Confidence Intervals for Discrete Approximations to Ill-Posed Problems
B. Rust, and D. O'Leary. Journal of Computational and Graphical Statistics3 (1):
We consider the linear model Y = Xβ + ε that is obtained by discretizing a system of first-kind integral equations describing a set of physical measurements. The n vector β represents the desired quantities, the m × n matrix X represents the instrument response functions, and the m vector Y contains the measurements actually obtained. These measurements are corrupted by random measuring errors ε drawn from a distribution with zero mean vector and known variance matrix.

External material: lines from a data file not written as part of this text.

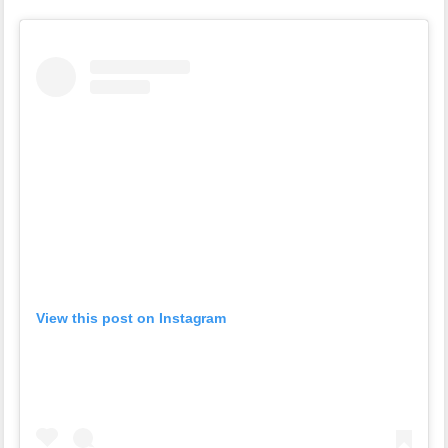
View this post on Instagram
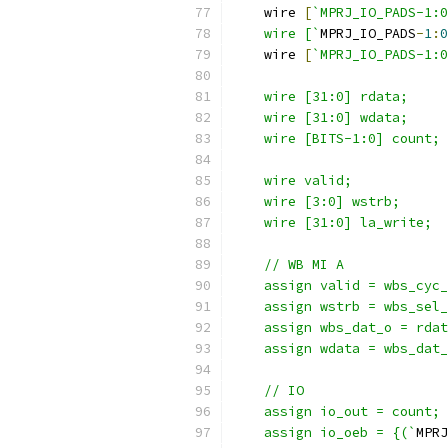
    wire 
[
`MPRJ_IO_PADS-1:0
    wire [`
MPRJ_IO_PADS
-
1
:
0
    wire 
[
`MPRJ_IO_PADS-1:0
    wire [31:0] rdata; 
    wire [31:0] wdata;
    wire [BITS-1:0] count;
    wire valid;
    wire [3:0] wstrb;
    wire [31:0] la_write;
    // WB MI A
    assign valid = wbs_cyc_
    assign wstrb = wbs_sel_
    assign wbs_dat_o = rdat
    assign wdata = wbs_dat_
    // IO
    assign io_out = count;
    assign io_oeb = {(`
MPRJ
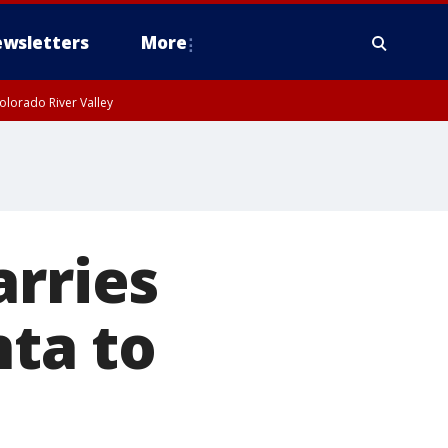
wsletters
More
olorado River Valley
arries
nta to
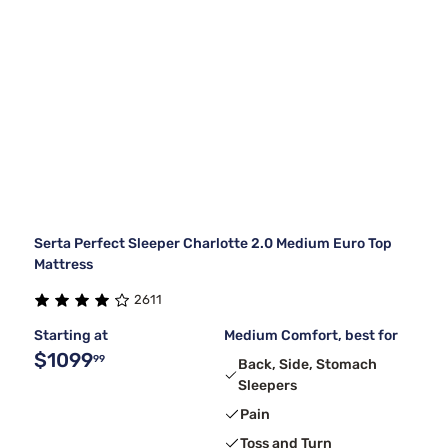
Serta Perfect Sleeper Charlotte 2.0 Medium Euro Top
Mattress
2611
Starting at
Medium Comfort, best for
$1099
99
Back, Side, Stomach
Sleepers
Pain
Toss and Turn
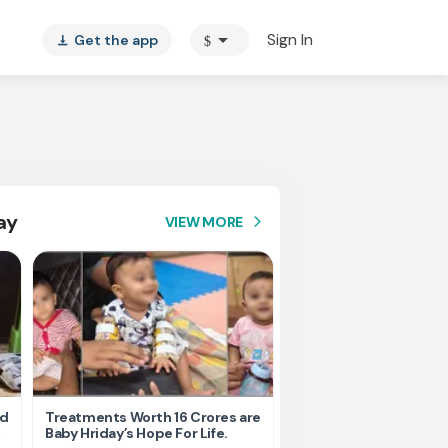
arrow_drop_down
Sign In
Get the app
$
vertical_align_bottom
ay
VIEW MORE
arrow_forward_ios
nd
Treatments Worth 16 Crores are
Help Ishu Fight Back Af
Baby Hriday’s Hope For Life.
Tragic Road Accident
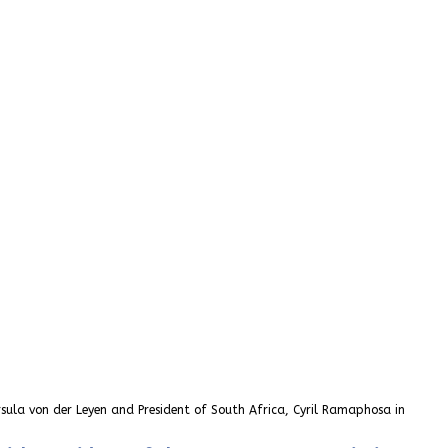
sula von der Leyen and President of South Africa, Cyril Ramaphosa in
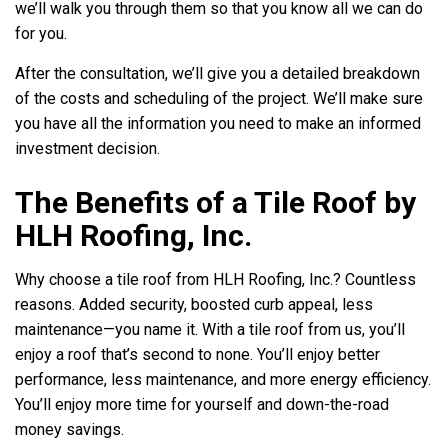
we’ll walk you through them so that you know all we can do
for you.
After the consultation, we’ll give you a detailed breakdown
of the costs and scheduling of the project. We’ll make sure
you have all the information you need to make an informed
investment decision.
The Benefits of a Tile Roof by
HLH Roofing, Inc.
Why choose a tile roof from HLH Roofing, Inc.? Countless
reasons. Added security, boosted curb appeal, less
maintenance—you name it. With a tile roof from us, you’ll
enjoy a roof that’s second to none. You’ll enjoy better
performance, less maintenance, and more energy efficiency.
You’ll enjoy more time for yourself and down-the-road
money savings.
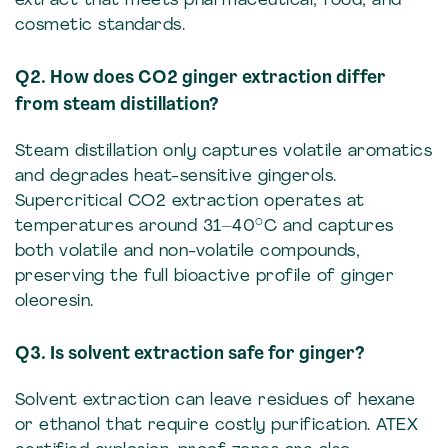
extract that meets pharmaceutical, food, and
cosmetic standards.
Q2. How does CO2 ginger extraction differ
from steam distillation?
Steam distillation only captures volatile aromatics
and degrades heat-sensitive gingerols.
Supercritical CO2 extraction operates at
temperatures around 31–40°C and captures
both volatile and non-volatile compounds,
preserving the full bioactive profile of ginger
oleoresin.
Q3. Is solvent extraction safe for ginger?
Solvent extraction can leave residues of hexane
or ethanol that require costly purification. ATEX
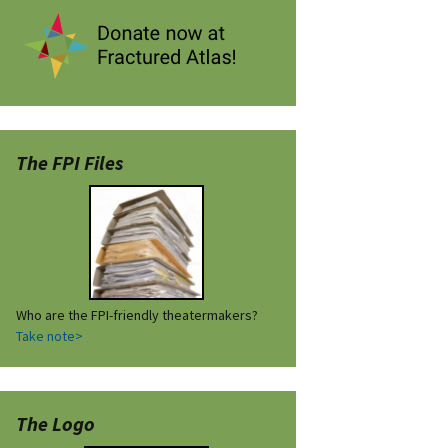
The FPI Files
Who are the FPI-friendly theatermakers?
Take note>
The Logo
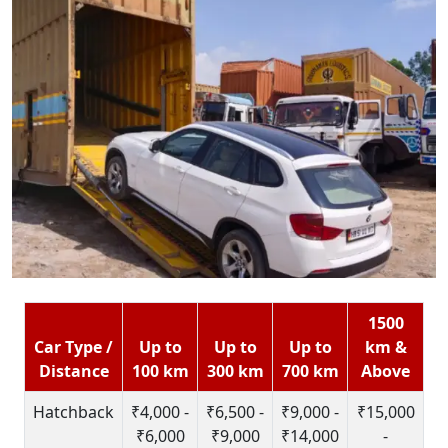
1500
Car Type /
Up to
Up to
Up to
km &
Distance
100 km
300 km
700 km
Above
Hatchback
₹4,000 -
₹6,500 -
₹9,000 -
₹15,000
₹6,000
₹9,000
₹14,000
-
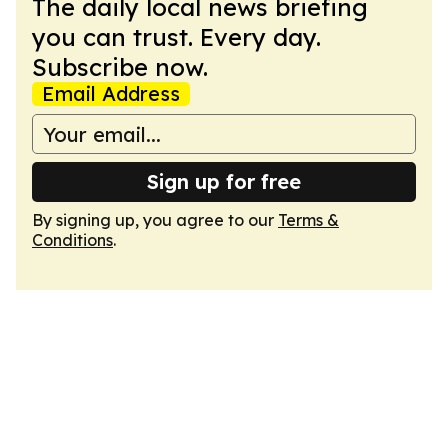
The daily local news briefing
you can trust. Every day.
Subscribe now.
Email Address
Sign up for free
By signing up, you agree to our
Terms &
Conditions
.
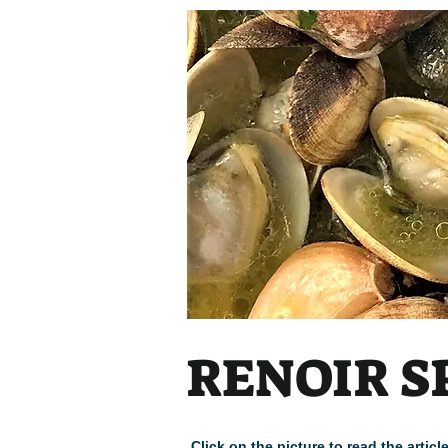
RENOIR S
Click on the picture to read the arti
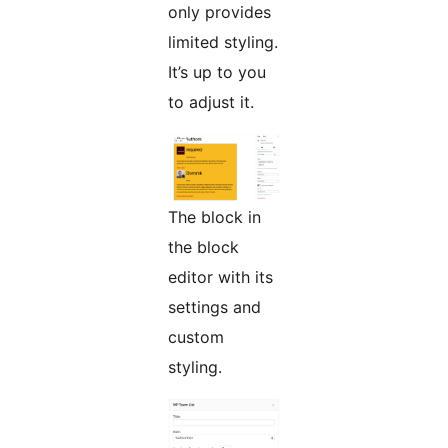
only provides
limited styling.
It’s up to you
to adjust it.
The block in
the block
editor with its
settings and
custom
styling.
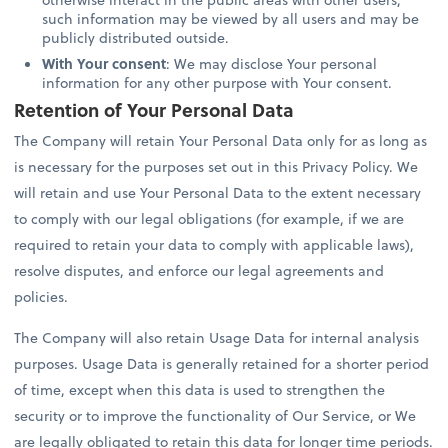
such information may be viewed by all users and may be
publicly distributed outside.
With Your consent
: We may disclose Your personal
information for any other purpose with Your consent.
Retention of Your Personal Data
The Company will retain Your Personal Data only for as long as
is necessary for the purposes set out in this Privacy Policy. We
will retain and use Your Personal Data to the extent necessary
to comply with our legal obligations (for example, if we are
required to retain your data to comply with applicable laws),
resolve disputes, and enforce our legal agreements and
policies.
The Company will also retain Usage Data for internal analysis
purposes. Usage Data is generally retained for a shorter period
of time, except when this data is used to strengthen the
security or to improve the functionality of Our Service, or We
are legally obligated to retain this data for longer time periods.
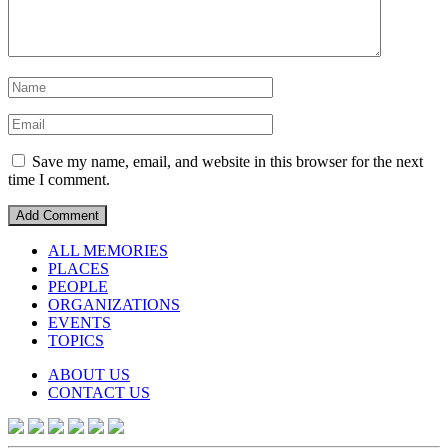
Save my name, email, and website in this browser for the next
time I comment.
ALL MEMORIES
PLACES
PEOPLE
ORGANIZATIONS
EVENTS
TOPICS
ABOUT US
CONTACT US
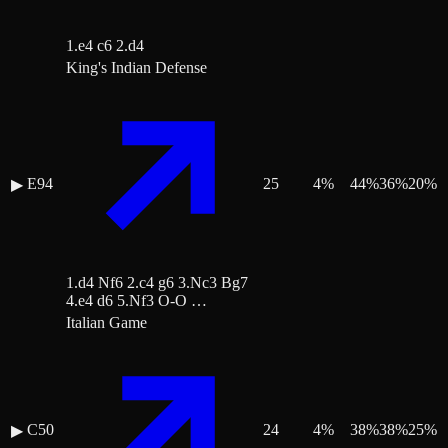
1.e4 c6 2.d4
King's Indian Defense
E94
25
4
%
44
%
36
%
20
%
▶
1.d4 Nf6 2.c4 g6 3.Nc3 Bg7
4.e4 d6 5.Nf3 O-O …
Italian Game
C50
24
4
%
38
%
38
%
25
%
▶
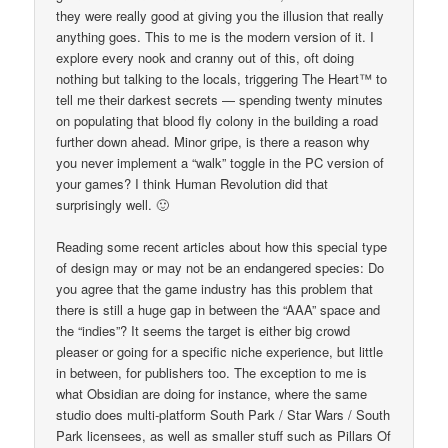
they were really good at giving you the illusion that really
anything goes. This to me is the modern version of it. I
explore every nook and cranny out of this, oft doing
nothing but talking to the locals, triggering The Heart™ to
tell me their darkest secrets — spending twenty minutes
on populating that blood fly colony in the building a road
further down ahead. Minor gripe, is there a reason why
you never implement a “walk” toggle in the PC version of
your games? I think Human Revolution did that
surprisingly well. 🙂
Reading some recent articles about how this special type
of design may or may not be an endangered species: Do
you agree that the game industry has this problem that
there is still a huge gap in between the “AAA” space and
the “indies”? It seems the target is either big crowd
pleaser or going for a specific niche experience, but little
in between, for publishers too. The exception to me is
what Obsidian are doing for instance, where the same
studio does multi-platform South Park / Star Wars / South
Park licensees, as well as smaller stuff such as Pillars Of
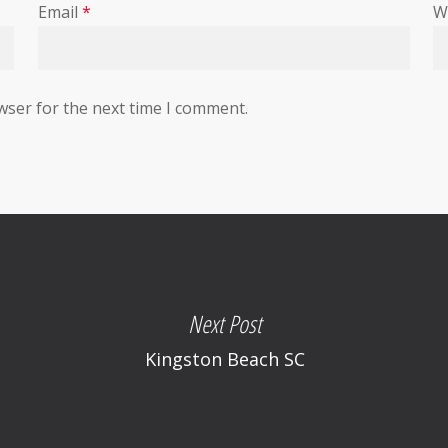
Email
*
W
wser for the next time I comment.
Next Post
Kingston Beach SC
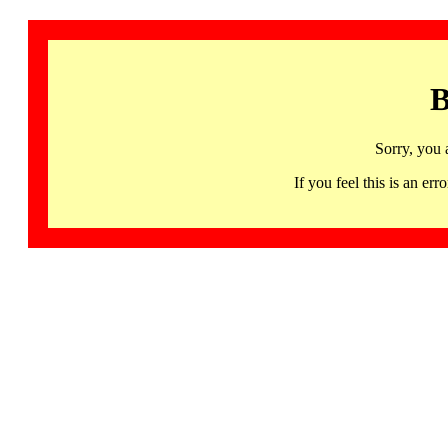
B
Sorry, you 
If you feel this is an 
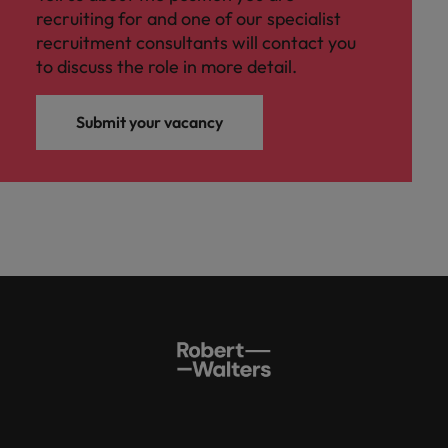
recruiting for and one of our specialist
recruitment consultants will contact you
to discuss the role in more detail.
Submit your vacancy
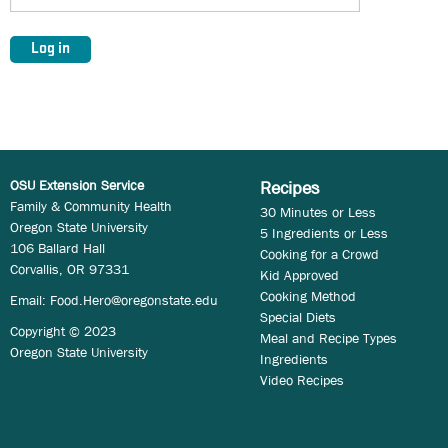
OSU Extension Service
Recipes
Family & Community Health
30 Minutes or Less
Oregon State University
5 Ingredients or Less
106 Ballard Hall
Cooking for a Crowd
Corvallis, OR 97331
Kid Approved
Cooking Method
Email:
Food.Hero@oregonstate.edu
Special Diets
Copyright © 2023
Meal and Recipe Types
Oregon State University
Ingredients
Video Recipes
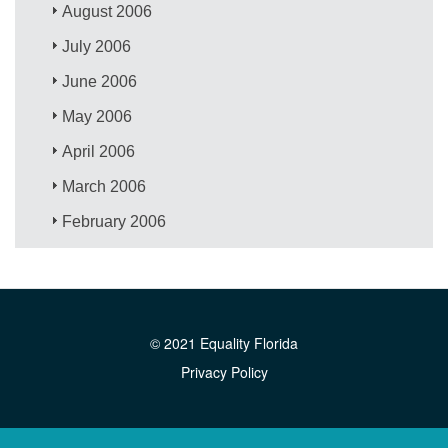
August 2006
July 2006
June 2006
May 2006
April 2006
March 2006
February 2006
© 2021 Equality Florida
Privacy Policy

Solution of first-kind integral equations is an ill-posed problem, so the least squares solution for the above model is a highly unstable function of the measurements, and the classical confidence intervals for the solution are too wide to be useful. The solution can often be stabilized by imposing physically motivated nonnegativity constraints. In a previous article (O'Leary and Rust 1986) we developed a method for computing sets of nonnegatively constrained simultaneous confidence intervals. In this article we briefly review the simultaneous intervals and then show how to compute nonnegativity constrained one-at-a-time confidence intervals. The technique gives valid confidence intervals even for problems with m < n. We demonstrate the methods using both an overdetermined and an underdetermined problem obtained by discretizing an equation of Phillips (Phillips 1962).